◆ **Compito da svolgere**: Individua tutte le righe che contengono la stringa "dist" e copiale.

◆ **Estratti dei dati**:
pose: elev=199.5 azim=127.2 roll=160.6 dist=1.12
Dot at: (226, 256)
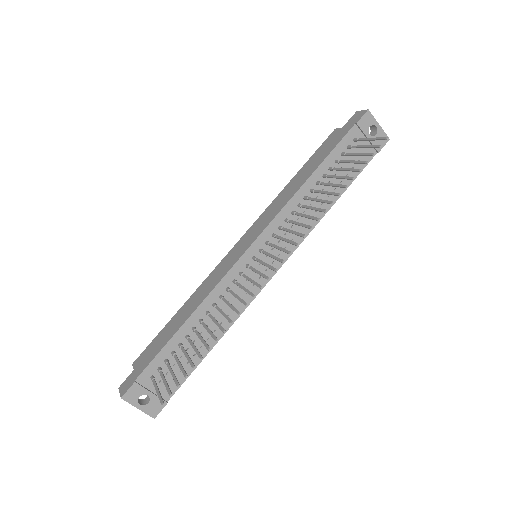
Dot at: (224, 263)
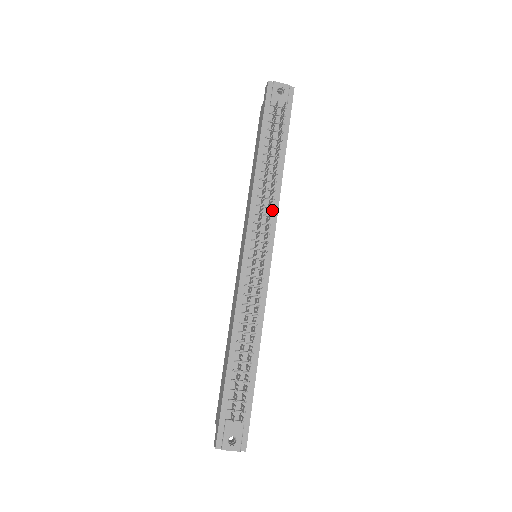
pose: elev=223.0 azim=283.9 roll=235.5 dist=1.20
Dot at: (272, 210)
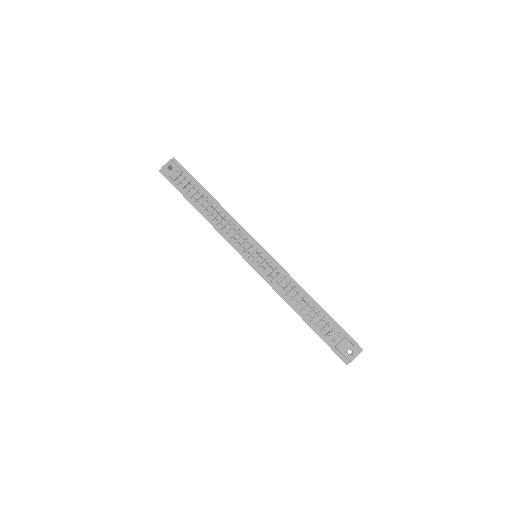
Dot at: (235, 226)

* * *

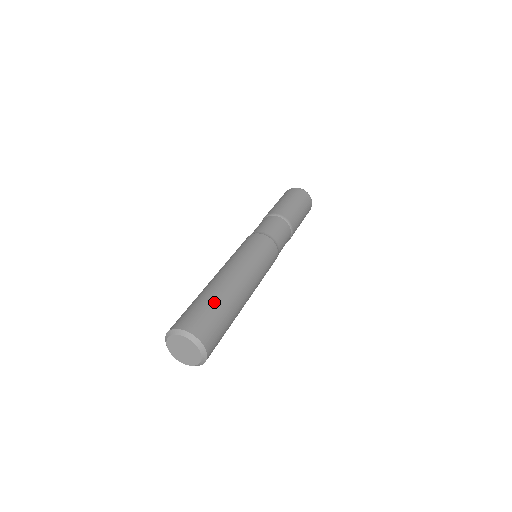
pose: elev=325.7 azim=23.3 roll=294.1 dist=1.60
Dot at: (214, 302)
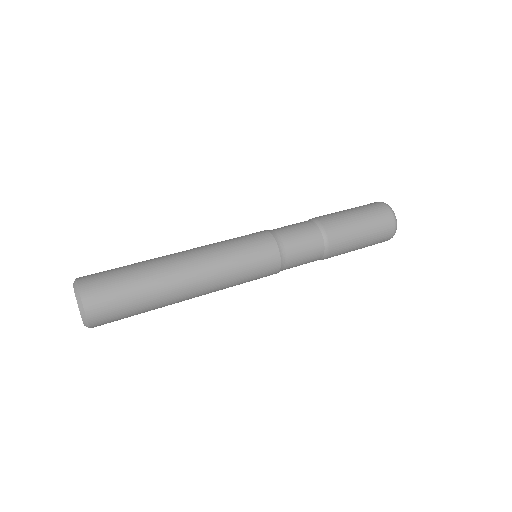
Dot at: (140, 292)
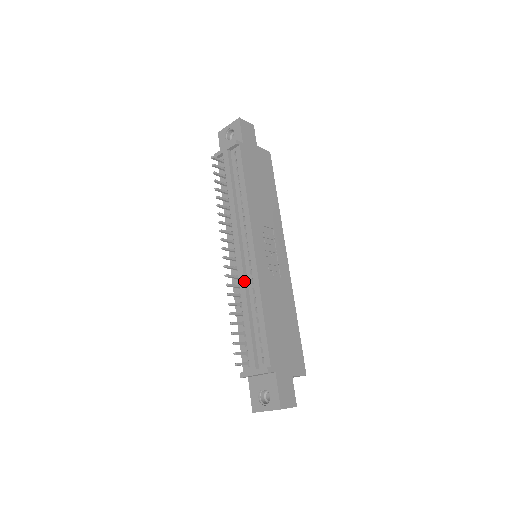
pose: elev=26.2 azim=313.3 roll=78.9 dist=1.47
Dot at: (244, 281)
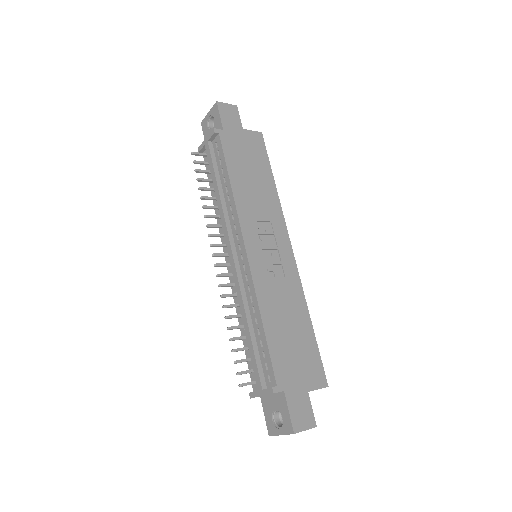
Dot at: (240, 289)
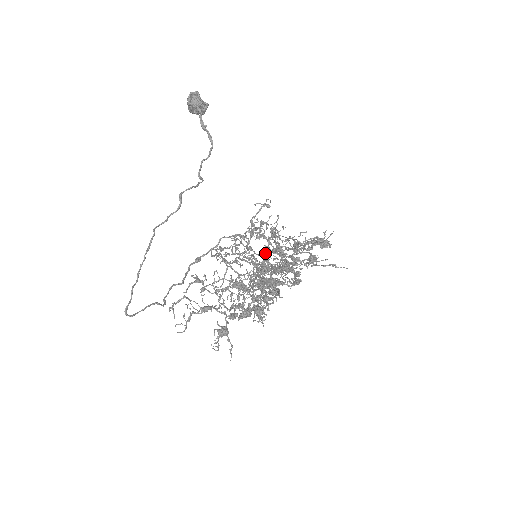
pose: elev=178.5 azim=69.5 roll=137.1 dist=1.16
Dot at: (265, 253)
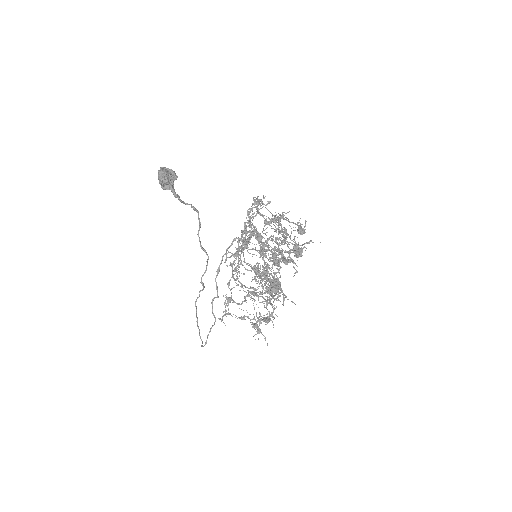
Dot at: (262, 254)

◆ **Risultato del compito**:
pose: elev=199.5 azim=127.2 roll=160.6 dist=1.12
pose: elev=223.0 azim=283.9 roll=235.5 dist=1.20
pose: elev=325.7 azim=23.3 roll=294.1 dist=1.60
pose: elev=26.2 azim=313.3 roll=78.9 dist=1.47
pose: elev=178.5 azim=69.5 roll=137.1 dist=1.16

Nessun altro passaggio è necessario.